La libreria del buon romanzo

“Al Buon Romanzo” è la libreria che tutti i veri lettori sognano: accogliente, elegante, ma soprattutto garante di qualità, un’oasi protetta in cui ci si rifugia fiduciosi e certi di non trovare altro che buoni o ottimi libri, al riparo da orde di mediocri novità e best seller.

La libreria “Al buon romanzo” non è semplicemente un luogo in cui ambientare un intreccio ma assume un’importanza da protagonista nell’ultimo libro della francese Laurence Cossé (La libreria del buon romanzo, e/o, 18 euro). La scrittrice pone in effetti la libreria al centro della sua storia,  facendone il punto di intersezione dei personaggi e l’elemento da cui si diparte tutto l’universo del romanzo.

 

Ivan e Francesca, personaggi molto diversi ma accomunati da una pari passione per i libri, dopo essersi conosciuti per caso in una località di villeggiatura, decidono di mettere insieme l’esperienza di libraio dell’uno con il capitale economico dell’altra per fondare la loro libreria ideale a Parigi. L’aspetto più originale e interessante di “Al buon romanzo” sta nel criterio di selezione dell’assortimento: otto scrittori stimati e apprezzati da Francesca e Van si impegnano periodicamente a fornire delle liste dei romanzi più meritevoli, a loro avviso, della letteratura mondiale. Solo quelli che superano la durissima selezione del comitato, la cui composizione viene tenuta segreta al pubblico,  trovano posto sugli scaffali della libreria.

Dopo l’iniziale entusiasmo e l’ottima accoglienza da parte di pubblico e media, i due protagonisti cominciano a essere oggetto di attacchi più o meno diretti volti a screditare l’immagine della libreria e a infamare la vita privata delle persone che vi sono coinvolte. Dagli attacchi verbali si passa a poco a poco a veri e propri attentati finalizzati a intimorire e, nel peggiore dei casi a nuocere, ad alcuni degli scrittori facenti parte del comitato.

Il romanzo si propone fin dalle prime pagine nel migliore dei modi: strani incidenti, circostanze poco chiare e personaggi sospetti catturano l’attenzione del lettore proiettandolo immediatamente in un’atmosfera da romanzo giallo. Proseguendo nella lettura però la storia non riesce a tenere alta la tensione né viva l’attenzione del lettore, l’aura misteriosa e intrigante delle prime pagine si rivela un semplice espediente visto che il resto della storia va in tutt’altra direzione. Nonostante un esordio molto promettente la storia non decolla come dovrebbe e sembra non mantenere le iniziali promesse. Alcuni dei personaggi sono abbastanza interessanti, degli altri ci si dimentica facilmente. Affascinante Francesca con la sua eleganza e il suo fare misurato che nasconde in realtà un passato drammatico e irrisolto, curiosa la figura di Ivan che sembra vivere però solo in funzione della sua straordinaria socia. Poco incisiva Anis, fidanzata di Ivan e libraia del Buon romanzo, il suo essere così sfuggente risulta a tratti irritante così come noiosa appare la ricostruzione del suo graduale avvicinamento a Ivan, troppo tirato per le lunghe e poco verosimile. Neanche la figura dell’investigatore bibliofilo Heffner riesce a imprimersi nella mente del lettore né tantomeno a suscitare una grande partecipazione.

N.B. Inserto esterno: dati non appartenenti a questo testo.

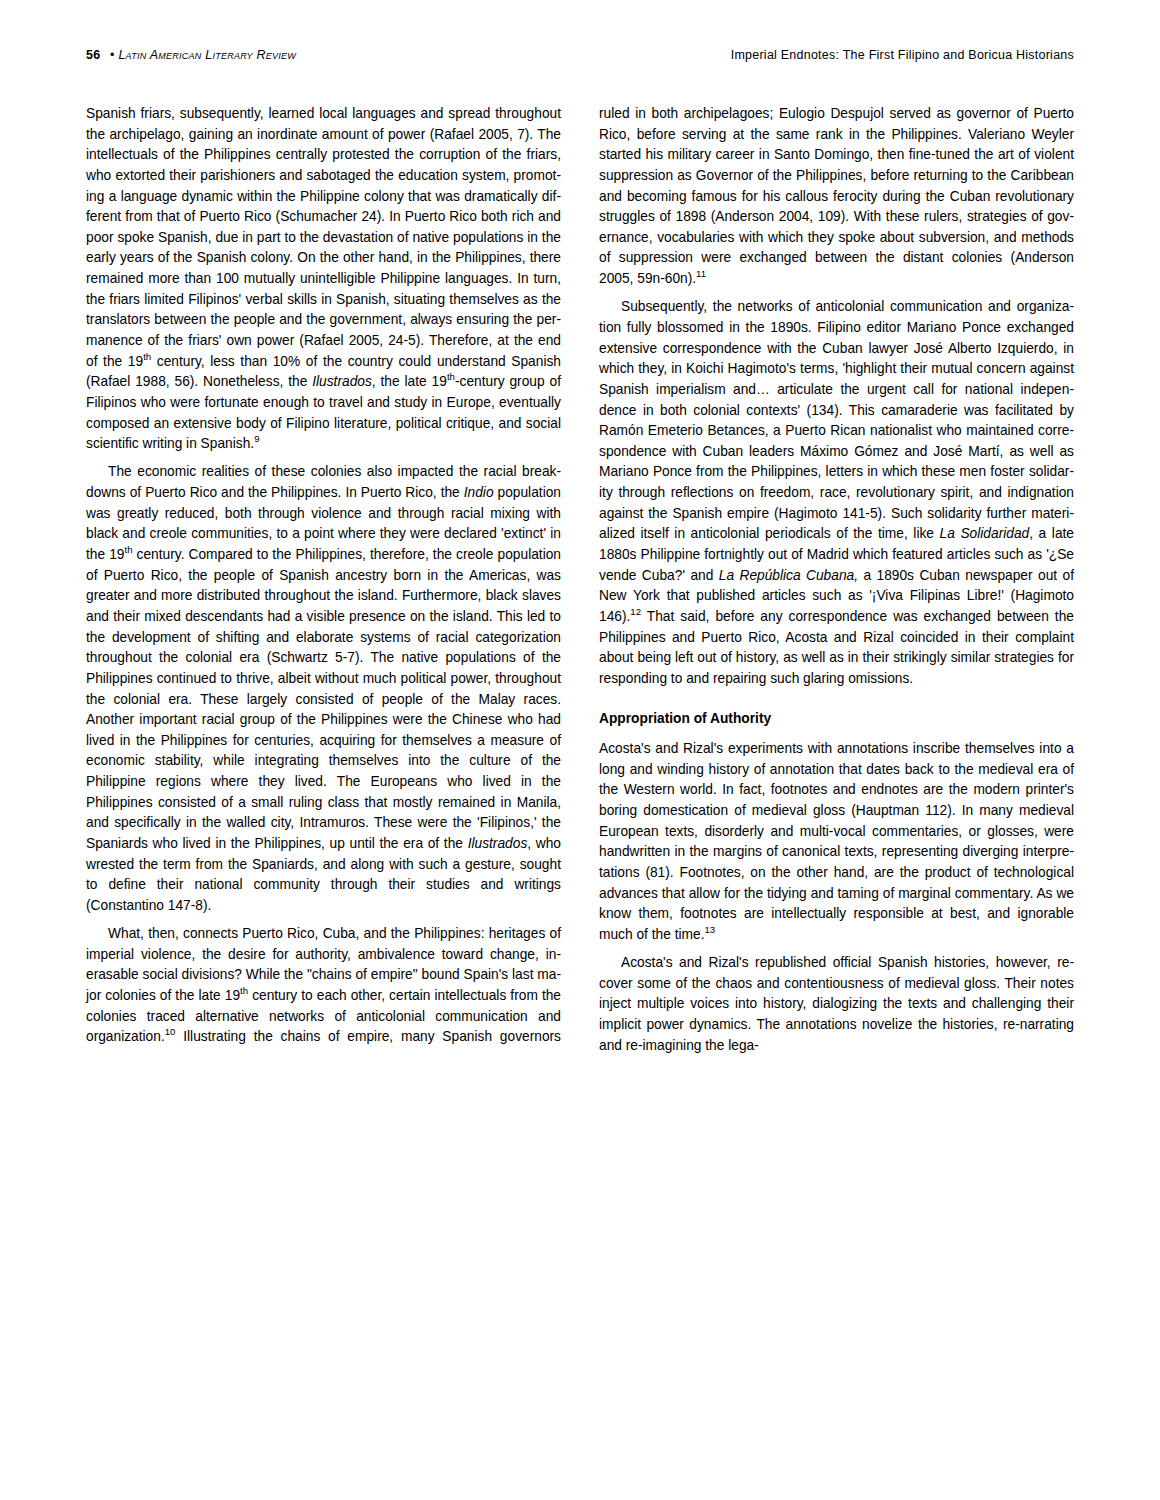56 • Latin American Literary Review
Imperial Endnotes: The First Filipino and Boricua Historians
Spanish friars, subsequently, learned local languages and spread throughout the archipelago, gaining an inordinate amount of power (Rafael 2005, 7). The intellectuals of the Philippines centrally protested the corruption of the friars, who extorted their parishioners and sabotaged the education system, promoting a language dynamic within the Philippine colony that was dramatically different from that of Puerto Rico (Schumacher 24). In Puerto Rico both rich and poor spoke Spanish, due in part to the devastation of native populations in the early years of the Spanish colony. On the other hand, in the Philippines, there remained more than 100 mutually unintelligible Philippine languages. In turn, the friars limited Filipinos' verbal skills in Spanish, situating themselves as the translators between the people and the government, always ensuring the permanence of the friars' own power (Rafael 2005, 24-5). Therefore, at the end of the 19th century, less than 10% of the country could understand Spanish (Rafael 1988, 56). Nonetheless, the Ilustrados, the late 19th-century group of Filipinos who were fortunate enough to travel and study in Europe, eventually composed an extensive body of Filipino literature, political critique, and social scientific writing in Spanish.9
The economic realities of these colonies also impacted the racial breakdowns of Puerto Rico and the Philippines. In Puerto Rico, the Indio population was greatly reduced, both through violence and through racial mixing with black and creole communities, to a point where they were declared 'extinct' in the 19th century. Compared to the Philippines, therefore, the creole population of Puerto Rico, the people of Spanish ancestry born in the Americas, was greater and more distributed throughout the island. Furthermore, black slaves and their mixed descendants had a visible presence on the island. This led to the development of shifting and elaborate systems of racial categorization throughout the colonial era (Schwartz 5-7). The native populations of the Philippines continued to thrive, albeit without much political power, throughout the colonial era. These largely consisted of people of the Malay races. Another important racial group of the Philippines were the Chinese who had lived in the Philippines for centuries, acquiring for themselves a measure of economic stability, while integrating themselves into the culture of the Philippine regions where they lived. The Europeans who lived in the Philippines consisted of a small ruling class that mostly remained in Manila, and specifically in the walled city, Intramuros. These were the 'Filipinos,' the Spaniards who lived in the Philippines, up until the era of the Ilustrados, who wrested the term from the Spaniards, and along with such a gesture, sought to define their national community through their studies and writings (Constantino 147-8).
What, then, connects Puerto Rico, Cuba, and the Philippines: heritages of imperial violence, the desire for authority, ambivalence toward change, inerasable social divisions? While the "chains of empire" bound Spain's last major colonies of the late 19th century to each other, certain intellectuals from the colonies traced alternative networks of anticolonial communication and organization.10 Illustrating the chains of empire, many Spanish governors ruled in both archipelagoes; Eulogio Despujol served as governor of Puerto Rico, before serving at the same rank in the Philippines. Valeriano Weyler started his military career in Santo Domingo, then fine-tuned the art of violent suppression as Governor of the Philippines, before returning to the Caribbean and becoming famous for his callous ferocity during the Cuban revolutionary struggles of 1898 (Anderson 2004, 109). With these rulers, strategies of governance, vocabularies with which they spoke about subversion, and methods of suppression were exchanged between the distant colonies (Anderson 2005, 59n-60n).11
Subsequently, the networks of anticolonial communication and organization fully blossomed in the 1890s. Filipino editor Mariano Ponce exchanged extensive correspondence with the Cuban lawyer José Alberto Izquierdo, in which they, in Koichi Hagimoto's terms, 'highlight their mutual concern against Spanish imperialism and… articulate the urgent call for national independence in both colonial contexts' (134). This camaraderie was facilitated by Ramón Emeterio Betances, a Puerto Rican nationalist who maintained correspondence with Cuban leaders Máximo Gómez and José Martí, as well as Mariano Ponce from the Philippines, letters in which these men foster solidarity through reflections on freedom, race, revolutionary spirit, and indignation against the Spanish empire (Hagimoto 141-5). Such solidarity further materialized itself in anticolonial periodicals of the time, like La Solidaridad, a late 1880s Philippine fortnightly out of Madrid which featured articles such as '¿Se vende Cuba?' and La República Cubana, a 1890s Cuban newspaper out of New York that published articles such as '¡Viva Filipinas Libre!' (Hagimoto 146).12 That said, before any correspondence was exchanged between the Philippines and Puerto Rico, Acosta and Rizal coincided in their complaint about being left out of history, as well as in their strikingly similar strategies for responding to and repairing such glaring omissions.
Appropriation of Authority
Acosta's and Rizal's experiments with annotations inscribe themselves into a long and winding history of annotation that dates back to the medieval era of the Western world. In fact, footnotes and endnotes are the modern printer's boring domestication of medieval gloss (Hauptman 112). In many medieval European texts, disorderly and multi-vocal commentaries, or glosses, were handwritten in the margins of canonical texts, representing diverging interpretations (81). Footnotes, on the other hand, are the product of technological advances that allow for the tidying and taming of marginal commentary. As we know them, footnotes are intellectually responsible at best, and ignorable much of the time.13
Acosta's and Rizal's republished official Spanish histories, however, recover some of the chaos and contentiousness of medieval gloss. Their notes inject multiple voices into history, dialogizing the texts and challenging their implicit power dynamics. The annotations novelize the histories, re-narrating and re-imagining the lega-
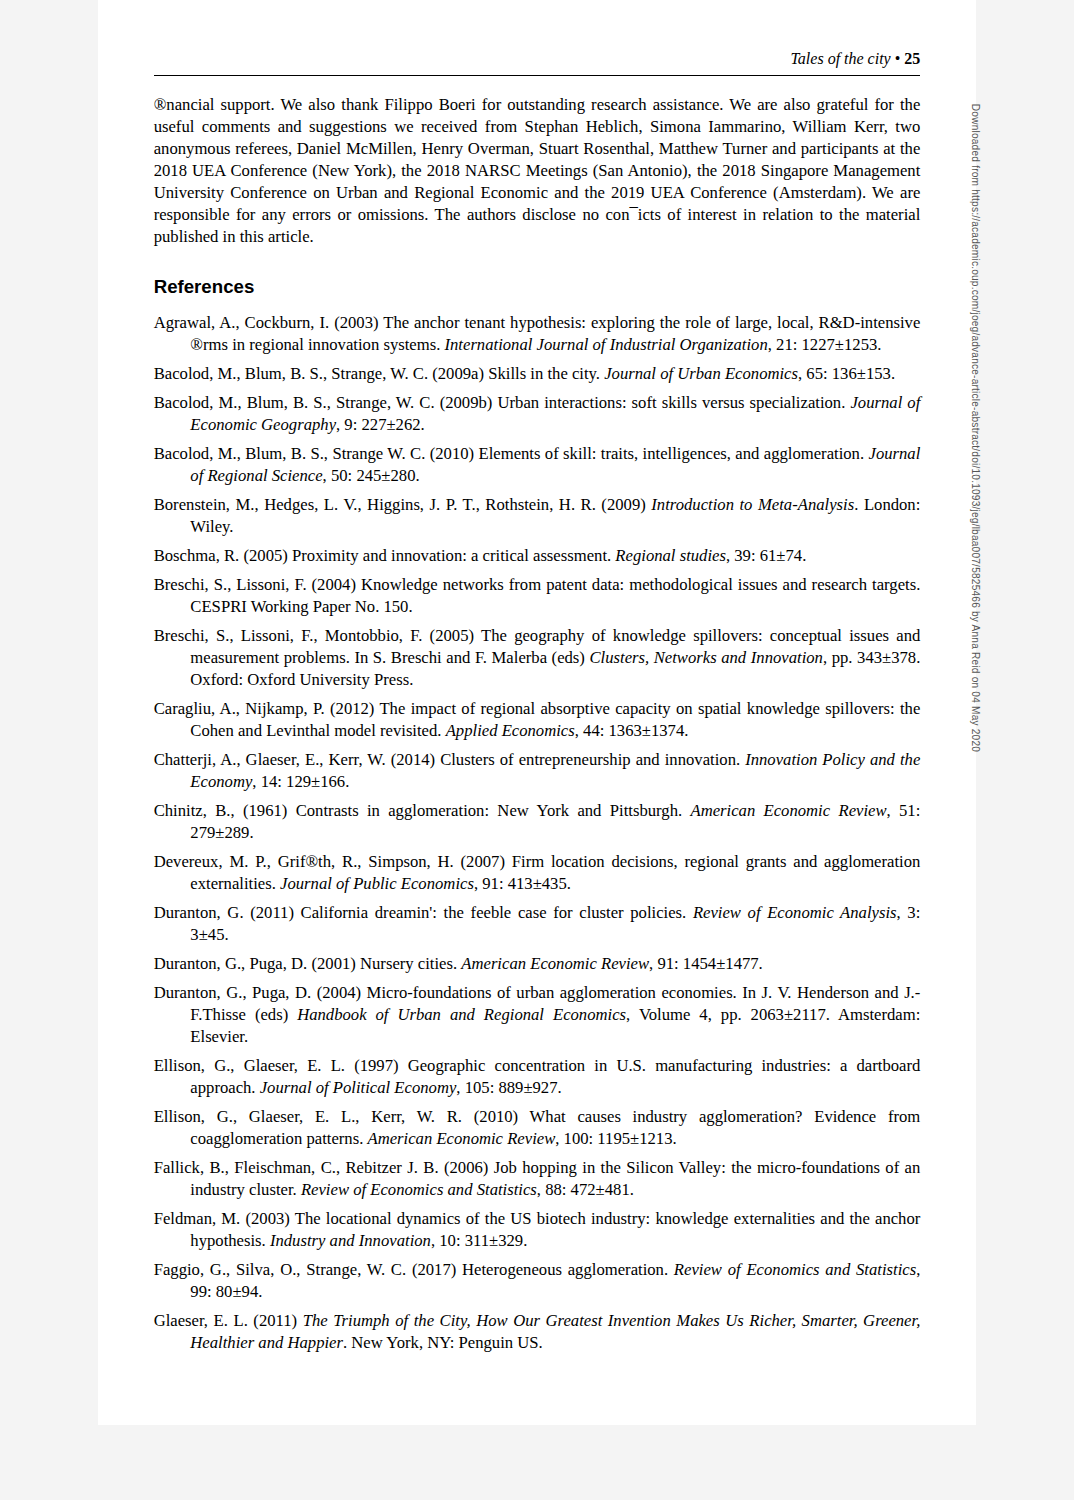Downloaded from https://academic.oup.com/joeg/advance-article-abstract/doi/10.1093/jeg/lbaa007/5825466 by Anna Reid on 04 May 2020
Tales of the city • 25
®nancial support. We also thank Filippo Boeri for outstanding research assistance. We are also grateful for the useful comments and suggestions we received from Stephan Heblich, Simona Iammarino, William Kerr, two anonymous referees, Daniel McMillen, Henry Overman, Stuart Rosenthal, Matthew Turner and participants at the 2018 UEA Conference (New York), the 2018 NARSC Meetings (San Antonio), the 2018 Singapore Management University Conference on Urban and Regional Economic and the 2019 UEA Conference (Amsterdam). We are responsible for any errors or omissions. The authors disclose no con¯icts of interest in relation to the material published in this article.
References
Agrawal, A., Cockburn, I. (2003) The anchor tenant hypothesis: exploring the role of large, local, R&D-intensive ®rms in regional innovation systems. International Journal of Industrial Organization, 21: 1227±1253.
Bacolod, M., Blum, B. S., Strange, W. C. (2009a) Skills in the city. Journal of Urban Economics, 65: 136±153.
Bacolod, M., Blum, B. S., Strange, W. C. (2009b) Urban interactions: soft skills versus specialization. Journal of Economic Geography, 9: 227±262.
Bacolod, M., Blum, B. S., Strange W. C. (2010) Elements of skill: traits, intelligences, and agglomeration. Journal of Regional Science, 50: 245±280.
Borenstein, M., Hedges, L. V., Higgins, J. P. T., Rothstein, H. R. (2009) Introduction to Meta-Analysis. London: Wiley.
Boschma, R. (2005) Proximity and innovation: a critical assessment. Regional studies, 39: 61±74.
Breschi, S., Lissoni, F. (2004) Knowledge networks from patent data: methodological issues and research targets. CESPRI Working Paper No. 150.
Breschi, S., Lissoni, F., Montobbio, F. (2005) The geography of knowledge spillovers: conceptual issues and measurement problems. In S. Breschi and F. Malerba (eds) Clusters, Networks and Innovation, pp. 343±378. Oxford: Oxford University Press.
Caragliu, A., Nijkamp, P. (2012) The impact of regional absorptive capacity on spatial knowledge spillovers: the Cohen and Levinthal model revisited. Applied Economics, 44: 1363±1374.
Chatterji, A., Glaeser, E., Kerr, W. (2014) Clusters of entrepreneurship and innovation. Innovation Policy and the Economy, 14: 129±166.
Chinitz, B., (1961) Contrasts in agglomeration: New York and Pittsburgh. American Economic Review, 51: 279±289.
Devereux, M. P., Grif®th, R., Simpson, H. (2007) Firm location decisions, regional grants and agglomeration externalities. Journal of Public Economics, 91: 413±435.
Duranton, G. (2011) California dreamin': the feeble case for cluster policies. Review of Economic Analysis, 3: 3±45.
Duranton, G., Puga, D. (2001) Nursery cities. American Economic Review, 91: 1454±1477.
Duranton, G., Puga, D. (2004) Micro-foundations of urban agglomeration economies. In J. V. Henderson and J.-F.Thisse (eds) Handbook of Urban and Regional Economics, Volume 4, pp. 2063±2117. Amsterdam: Elsevier.
Ellison, G., Glaeser, E. L. (1997) Geographic concentration in U.S. manufacturing industries: a dartboard approach. Journal of Political Economy, 105: 889±927.
Ellison, G., Glaeser, E. L., Kerr, W. R. (2010) What causes industry agglomeration? Evidence from coagglomeration patterns. American Economic Review, 100: 1195±1213.
Fallick, B., Fleischman, C., Rebitzer J. B. (2006) Job hopping in the Silicon Valley: the micro-foundations of an industry cluster. Review of Economics and Statistics, 88: 472±481.
Feldman, M. (2003) The locational dynamics of the US biotech industry: knowledge externalities and the anchor hypothesis. Industry and Innovation, 10: 311±329.
Faggio, G., Silva, O., Strange, W. C. (2017) Heterogeneous agglomeration. Review of Economics and Statistics, 99: 80±94.
Glaeser, E. L. (2011) The Triumph of the City, How Our Greatest Invention Makes Us Richer, Smarter, Greener, Healthier and Happier. New York, NY: Penguin US.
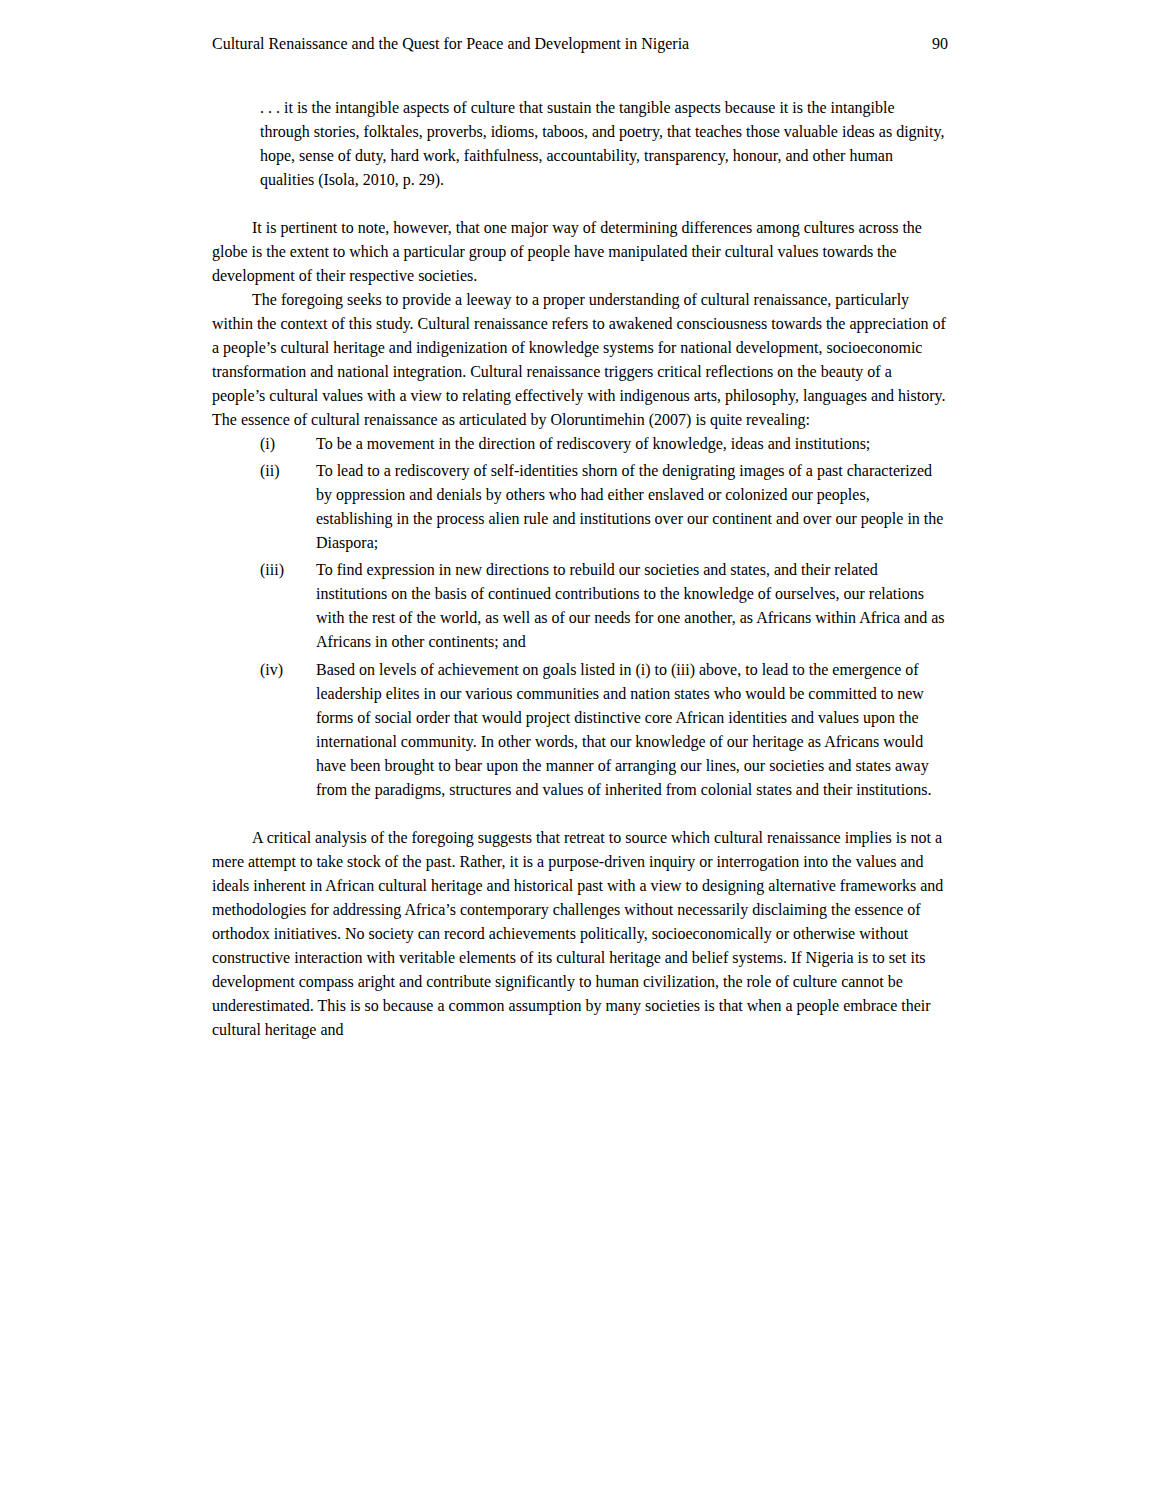Cultural Renaissance and the Quest for Peace and Development in Nigeria 90
. . . it is the intangible aspects of culture that sustain the tangible aspects because it is the intangible through stories, folktales, proverbs, idioms, taboos, and poetry, that teaches those valuable ideas as dignity, hope, sense of duty, hard work, faithfulness, accountability, transparency, honour, and other human qualities (Isola, 2010, p. 29).
It is pertinent to note, however, that one major way of determining differences among cultures across the globe is the extent to which a particular group of people have manipulated their cultural values towards the development of their respective societies.
The foregoing seeks to provide a leeway to a proper understanding of cultural renaissance, particularly within the context of this study. Cultural renaissance refers to awakened consciousness towards the appreciation of a people’s cultural heritage and indigenization of knowledge systems for national development, socioeconomic transformation and national integration. Cultural renaissance triggers critical reflections on the beauty of a people’s cultural values with a view to relating effectively with indigenous arts, philosophy, languages and history. The essence of cultural renaissance as articulated by Oloruntimehin (2007) is quite revealing:
(i) To be a movement in the direction of rediscovery of knowledge, ideas and institutions;
(ii) To lead to a rediscovery of self-identities shorn of the denigrating images of a past characterized by oppression and denials by others who had either enslaved or colonized our peoples, establishing in the process alien rule and institutions over our continent and over our people in the Diaspora;
(iii) To find expression in new directions to rebuild our societies and states, and their related institutions on the basis of continued contributions to the knowledge of ourselves, our relations with the rest of the world, as well as of our needs for one another, as Africans within Africa and as Africans in other continents; and
(iv) Based on levels of achievement on goals listed in (i) to (iii) above, to lead to the emergence of leadership elites in our various communities and nation states who would be committed to new forms of social order that would project distinctive core African identities and values upon the international community. In other words, that our knowledge of our heritage as Africans would have been brought to bear upon the manner of arranging our lines, our societies and states away from the paradigms, structures and values of inherited from colonial states and their institutions.
A critical analysis of the foregoing suggests that retreat to source which cultural renaissance implies is not a mere attempt to take stock of the past. Rather, it is a purpose-driven inquiry or interrogation into the values and ideals inherent in African cultural heritage and historical past with a view to designing alternative frameworks and methodologies for addressing Africa’s contemporary challenges without necessarily disclaiming the essence of orthodox initiatives. No society can record achievements politically, socioeconomically or otherwise without constructive interaction with veritable elements of its cultural heritage and belief systems. If Nigeria is to set its development compass aright and contribute significantly to human civilization, the role of culture cannot be underestimated. This is so because a common assumption by many societies is that when a people embrace their cultural heritage and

I dialoghi a volte mancano di spontaneità e la freddezza sembra caratterizzare i rapporti tra i personaggi, sensazione forse legata al fatto che alcuni di essi, come Ivan e Francesca, continuano a darsi del lei nonostante svariati anni di conoscenza e un notevole coinvolgimento emotivo. D’altra parte la scrittrice sceglie un registro volutamente ricercato nel raccontare la storia che, talvolta forzata e innaturale, non riesce a far presa sul lato emotivo del lettore.

Tuttavia, al di là delle pecche appena evidenziate, La libreria del buon romanzo risulta tutto sommato una storia piacevole e uno spunto per riflettere sul futuro delle librerie indipendenti, un argomento attualissimo alla luce della chiusura di molte di queste, tra cui la storica libreria romana Bibli, e dell’acceso dibattito sulla legge Levi sul prezzo del libro.

 Una riflessione sul’attuale mondo editoriale, sul significato della letteratura e del suo ruolo nella vita delle persone. Un omaggio appassionato ai libri, un invito a staccarsi dalla frenetica lettura-consumo dei nostri giorni in favore di un approccio più lento e consapevole. Il romanzo avrebbe potuto essere tutto questo ma il risultato è stato raggiunto solo in parte.